Après deux années compliquées, les agences attendaient beaucoup de 2022. L’année est-elle à la hauteur de vos espérances ?

Céline Jolly. 2022 sera une bonne année en termes de business. Nous vivons une reprise effrénée dont on ne peut que se réjouir, mais nous nous retrouvons dans une situation complexe avec beaucoup de business mais pas assez de ressources pour y répondre. Le marché du travail s’est appauvri, avec beaucoup de reconversions et de changements de voie. Les clients se décident au dernier moment (on les comprend), ils ciblent tous la même période, demandent la même chose au même moment, au même endroit… C’est la guerre des lieux, des talents, des matériels, des transports etc., ce qui génère des surtensions sur les lieux, les talents, les transports etc. mais aussi beaucoup de frustrations. Dans les relations internes comme dans les relations commerciales avec les clients et les fournisseurs : ayant moins de temps et moins d’équipes, nous allons moins vite, pas comme on le voudrait…

L’autre motif d’inquiétude, c’est 2023. On n’a pas de récurrence, pas de visibilité, peu de perspectives.

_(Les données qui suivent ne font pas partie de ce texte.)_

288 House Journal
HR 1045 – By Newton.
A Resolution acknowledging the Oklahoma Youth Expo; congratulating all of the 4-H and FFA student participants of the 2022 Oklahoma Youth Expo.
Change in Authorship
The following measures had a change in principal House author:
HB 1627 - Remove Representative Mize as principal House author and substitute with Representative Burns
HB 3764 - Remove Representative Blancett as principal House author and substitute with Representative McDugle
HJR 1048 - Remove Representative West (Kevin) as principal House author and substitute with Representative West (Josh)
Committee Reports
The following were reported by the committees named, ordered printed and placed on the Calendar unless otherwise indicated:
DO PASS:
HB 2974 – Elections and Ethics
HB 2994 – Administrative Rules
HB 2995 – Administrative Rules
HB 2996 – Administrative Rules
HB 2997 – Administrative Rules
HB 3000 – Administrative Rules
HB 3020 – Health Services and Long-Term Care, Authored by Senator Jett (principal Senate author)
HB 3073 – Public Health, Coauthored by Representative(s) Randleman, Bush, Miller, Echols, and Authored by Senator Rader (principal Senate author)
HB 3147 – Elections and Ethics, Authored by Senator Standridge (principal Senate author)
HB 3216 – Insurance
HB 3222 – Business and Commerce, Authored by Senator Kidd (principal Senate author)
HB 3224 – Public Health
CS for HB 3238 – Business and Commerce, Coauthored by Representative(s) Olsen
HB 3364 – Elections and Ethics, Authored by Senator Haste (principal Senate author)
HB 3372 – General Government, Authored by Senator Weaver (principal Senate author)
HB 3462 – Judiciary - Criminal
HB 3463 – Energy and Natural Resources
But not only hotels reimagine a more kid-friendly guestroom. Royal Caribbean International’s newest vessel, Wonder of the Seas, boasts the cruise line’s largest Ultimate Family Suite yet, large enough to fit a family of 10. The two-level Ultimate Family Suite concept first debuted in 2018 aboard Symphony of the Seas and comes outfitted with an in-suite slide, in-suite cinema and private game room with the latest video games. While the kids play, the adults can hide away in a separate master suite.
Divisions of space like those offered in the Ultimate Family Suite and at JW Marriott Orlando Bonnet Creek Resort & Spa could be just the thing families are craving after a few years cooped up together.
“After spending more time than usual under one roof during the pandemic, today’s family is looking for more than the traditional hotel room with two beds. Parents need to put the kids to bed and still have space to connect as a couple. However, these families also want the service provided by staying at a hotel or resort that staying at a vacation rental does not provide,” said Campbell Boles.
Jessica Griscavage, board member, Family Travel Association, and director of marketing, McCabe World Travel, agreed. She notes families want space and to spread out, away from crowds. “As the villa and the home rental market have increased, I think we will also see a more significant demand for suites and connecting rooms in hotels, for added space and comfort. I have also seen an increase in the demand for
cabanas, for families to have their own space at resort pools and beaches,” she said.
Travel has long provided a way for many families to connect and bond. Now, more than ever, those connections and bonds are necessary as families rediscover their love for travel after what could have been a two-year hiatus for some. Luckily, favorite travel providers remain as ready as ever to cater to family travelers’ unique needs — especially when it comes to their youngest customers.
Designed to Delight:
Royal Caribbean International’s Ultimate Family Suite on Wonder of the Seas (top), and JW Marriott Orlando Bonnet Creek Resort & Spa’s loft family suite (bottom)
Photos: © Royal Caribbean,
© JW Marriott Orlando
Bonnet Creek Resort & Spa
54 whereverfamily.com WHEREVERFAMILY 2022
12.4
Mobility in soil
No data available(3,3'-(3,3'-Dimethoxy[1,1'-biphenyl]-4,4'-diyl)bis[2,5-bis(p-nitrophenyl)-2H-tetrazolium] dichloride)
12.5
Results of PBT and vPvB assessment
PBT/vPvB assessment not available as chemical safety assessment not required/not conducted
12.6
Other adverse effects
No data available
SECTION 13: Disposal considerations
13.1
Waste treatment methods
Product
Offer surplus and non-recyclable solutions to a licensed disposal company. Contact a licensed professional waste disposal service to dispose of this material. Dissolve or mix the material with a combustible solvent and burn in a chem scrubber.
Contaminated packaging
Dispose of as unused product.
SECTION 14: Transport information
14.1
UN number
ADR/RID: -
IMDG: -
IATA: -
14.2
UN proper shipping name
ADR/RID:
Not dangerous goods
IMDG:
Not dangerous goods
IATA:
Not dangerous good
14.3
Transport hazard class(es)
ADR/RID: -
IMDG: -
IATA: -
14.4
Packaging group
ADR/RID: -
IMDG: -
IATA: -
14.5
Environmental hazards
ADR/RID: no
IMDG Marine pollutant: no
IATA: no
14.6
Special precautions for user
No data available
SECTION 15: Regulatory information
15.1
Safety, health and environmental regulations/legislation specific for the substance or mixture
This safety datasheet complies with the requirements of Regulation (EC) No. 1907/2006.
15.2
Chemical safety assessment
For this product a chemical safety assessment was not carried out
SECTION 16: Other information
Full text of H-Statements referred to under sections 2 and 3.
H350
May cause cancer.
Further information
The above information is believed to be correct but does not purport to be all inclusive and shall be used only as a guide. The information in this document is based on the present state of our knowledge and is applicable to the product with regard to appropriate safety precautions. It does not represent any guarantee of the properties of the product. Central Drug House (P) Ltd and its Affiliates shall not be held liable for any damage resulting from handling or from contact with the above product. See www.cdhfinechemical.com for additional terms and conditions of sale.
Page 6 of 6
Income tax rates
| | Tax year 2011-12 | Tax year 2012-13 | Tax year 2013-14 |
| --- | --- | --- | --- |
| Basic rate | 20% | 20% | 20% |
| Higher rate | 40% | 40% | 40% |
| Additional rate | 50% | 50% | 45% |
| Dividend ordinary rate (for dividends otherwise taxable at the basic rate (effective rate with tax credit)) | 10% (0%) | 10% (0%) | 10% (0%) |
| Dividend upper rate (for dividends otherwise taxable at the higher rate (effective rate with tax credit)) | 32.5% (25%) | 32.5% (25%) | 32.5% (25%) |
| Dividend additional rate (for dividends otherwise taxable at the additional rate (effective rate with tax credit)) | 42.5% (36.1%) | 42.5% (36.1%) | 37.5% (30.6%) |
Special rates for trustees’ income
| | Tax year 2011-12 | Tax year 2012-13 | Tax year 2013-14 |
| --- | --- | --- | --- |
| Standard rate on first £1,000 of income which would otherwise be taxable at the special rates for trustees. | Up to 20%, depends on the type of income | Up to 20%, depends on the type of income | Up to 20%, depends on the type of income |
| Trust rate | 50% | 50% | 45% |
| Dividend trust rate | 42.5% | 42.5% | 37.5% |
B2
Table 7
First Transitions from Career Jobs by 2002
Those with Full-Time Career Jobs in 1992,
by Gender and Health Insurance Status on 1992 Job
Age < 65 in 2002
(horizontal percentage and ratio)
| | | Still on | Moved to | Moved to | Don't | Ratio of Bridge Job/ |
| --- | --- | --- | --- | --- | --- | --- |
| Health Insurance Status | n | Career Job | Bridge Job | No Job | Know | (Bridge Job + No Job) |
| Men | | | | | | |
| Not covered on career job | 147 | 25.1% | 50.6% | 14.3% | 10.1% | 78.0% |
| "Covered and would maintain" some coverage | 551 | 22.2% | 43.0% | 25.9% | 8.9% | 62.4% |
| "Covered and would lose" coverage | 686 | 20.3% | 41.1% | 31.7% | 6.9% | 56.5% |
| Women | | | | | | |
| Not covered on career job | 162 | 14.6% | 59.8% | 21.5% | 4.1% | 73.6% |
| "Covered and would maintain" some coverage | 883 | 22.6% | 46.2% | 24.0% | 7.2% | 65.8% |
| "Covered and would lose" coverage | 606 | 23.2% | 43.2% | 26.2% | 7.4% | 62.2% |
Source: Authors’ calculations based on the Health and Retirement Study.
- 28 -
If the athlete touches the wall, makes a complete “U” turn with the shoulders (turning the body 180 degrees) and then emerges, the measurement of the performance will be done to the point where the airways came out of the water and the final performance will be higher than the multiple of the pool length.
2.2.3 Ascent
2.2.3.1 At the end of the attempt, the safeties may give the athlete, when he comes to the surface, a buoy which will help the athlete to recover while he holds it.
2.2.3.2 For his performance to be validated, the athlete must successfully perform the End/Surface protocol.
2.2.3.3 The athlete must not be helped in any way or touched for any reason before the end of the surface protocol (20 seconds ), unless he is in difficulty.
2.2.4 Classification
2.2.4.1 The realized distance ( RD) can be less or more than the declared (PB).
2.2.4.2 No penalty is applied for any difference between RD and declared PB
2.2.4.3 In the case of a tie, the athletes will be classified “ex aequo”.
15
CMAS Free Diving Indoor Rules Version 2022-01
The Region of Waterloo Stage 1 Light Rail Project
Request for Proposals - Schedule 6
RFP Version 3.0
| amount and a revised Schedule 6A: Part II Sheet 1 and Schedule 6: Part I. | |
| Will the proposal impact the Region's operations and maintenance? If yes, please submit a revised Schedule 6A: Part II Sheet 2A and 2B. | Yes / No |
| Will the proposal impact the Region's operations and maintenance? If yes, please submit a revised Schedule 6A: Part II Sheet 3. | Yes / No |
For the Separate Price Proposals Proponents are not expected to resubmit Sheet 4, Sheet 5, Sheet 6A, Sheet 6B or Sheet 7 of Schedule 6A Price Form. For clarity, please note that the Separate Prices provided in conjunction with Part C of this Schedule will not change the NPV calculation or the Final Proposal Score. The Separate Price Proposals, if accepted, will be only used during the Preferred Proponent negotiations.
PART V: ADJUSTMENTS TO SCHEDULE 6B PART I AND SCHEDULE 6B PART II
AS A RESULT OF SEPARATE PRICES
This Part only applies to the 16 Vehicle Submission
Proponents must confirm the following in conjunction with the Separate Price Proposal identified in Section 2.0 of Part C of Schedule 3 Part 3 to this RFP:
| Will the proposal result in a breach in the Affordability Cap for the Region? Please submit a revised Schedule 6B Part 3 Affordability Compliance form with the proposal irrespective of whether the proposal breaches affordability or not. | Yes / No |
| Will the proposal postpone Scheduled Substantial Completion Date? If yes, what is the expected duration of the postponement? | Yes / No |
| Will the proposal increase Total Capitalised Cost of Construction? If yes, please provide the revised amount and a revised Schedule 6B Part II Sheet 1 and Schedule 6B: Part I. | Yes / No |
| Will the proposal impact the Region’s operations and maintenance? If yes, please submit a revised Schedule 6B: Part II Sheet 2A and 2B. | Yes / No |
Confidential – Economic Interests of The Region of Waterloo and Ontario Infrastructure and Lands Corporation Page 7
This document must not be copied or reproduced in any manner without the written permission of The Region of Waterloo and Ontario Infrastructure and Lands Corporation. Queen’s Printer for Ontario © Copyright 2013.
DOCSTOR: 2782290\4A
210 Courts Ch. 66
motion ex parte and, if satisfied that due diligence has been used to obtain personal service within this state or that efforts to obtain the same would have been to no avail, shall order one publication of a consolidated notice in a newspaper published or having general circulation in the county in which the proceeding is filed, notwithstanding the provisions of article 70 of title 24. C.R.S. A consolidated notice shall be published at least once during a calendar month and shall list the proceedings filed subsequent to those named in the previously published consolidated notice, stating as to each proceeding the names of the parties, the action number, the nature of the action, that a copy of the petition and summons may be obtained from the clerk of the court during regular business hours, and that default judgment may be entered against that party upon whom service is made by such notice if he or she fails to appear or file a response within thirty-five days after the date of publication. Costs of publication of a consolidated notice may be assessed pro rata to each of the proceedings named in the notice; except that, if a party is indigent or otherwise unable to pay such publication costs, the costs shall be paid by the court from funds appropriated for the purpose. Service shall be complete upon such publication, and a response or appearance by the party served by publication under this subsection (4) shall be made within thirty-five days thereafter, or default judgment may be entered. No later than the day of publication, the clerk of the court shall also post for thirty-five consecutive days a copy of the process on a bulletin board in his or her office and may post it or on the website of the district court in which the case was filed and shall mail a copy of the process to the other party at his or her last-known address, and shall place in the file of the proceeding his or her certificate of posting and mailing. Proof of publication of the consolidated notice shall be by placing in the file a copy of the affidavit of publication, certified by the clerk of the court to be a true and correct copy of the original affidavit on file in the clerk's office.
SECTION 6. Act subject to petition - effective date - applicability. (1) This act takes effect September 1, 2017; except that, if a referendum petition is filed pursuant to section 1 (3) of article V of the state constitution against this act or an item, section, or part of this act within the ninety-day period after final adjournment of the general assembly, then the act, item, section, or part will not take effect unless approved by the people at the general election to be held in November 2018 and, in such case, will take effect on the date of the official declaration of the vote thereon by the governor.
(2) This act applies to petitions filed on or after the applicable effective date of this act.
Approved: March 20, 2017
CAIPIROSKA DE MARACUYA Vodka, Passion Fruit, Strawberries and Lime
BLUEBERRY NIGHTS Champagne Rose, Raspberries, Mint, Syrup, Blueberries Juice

La crise énergétique forte, la crise écologique, le conflit en Ukraine ou encore la menace d’une nouvelle vague Covid génèrent beaucoup d’incertitude et va avoir un impact sur la santé financière et le moral de nos annonceurs. Ça génère beaucoup d’inquiétude.

Il y a un an, agences et annonceurs s’accordaient à dire que la pandémie avait changé positivement la donne. Aujourd’hui vos confrères confirment des changements… mais en pire !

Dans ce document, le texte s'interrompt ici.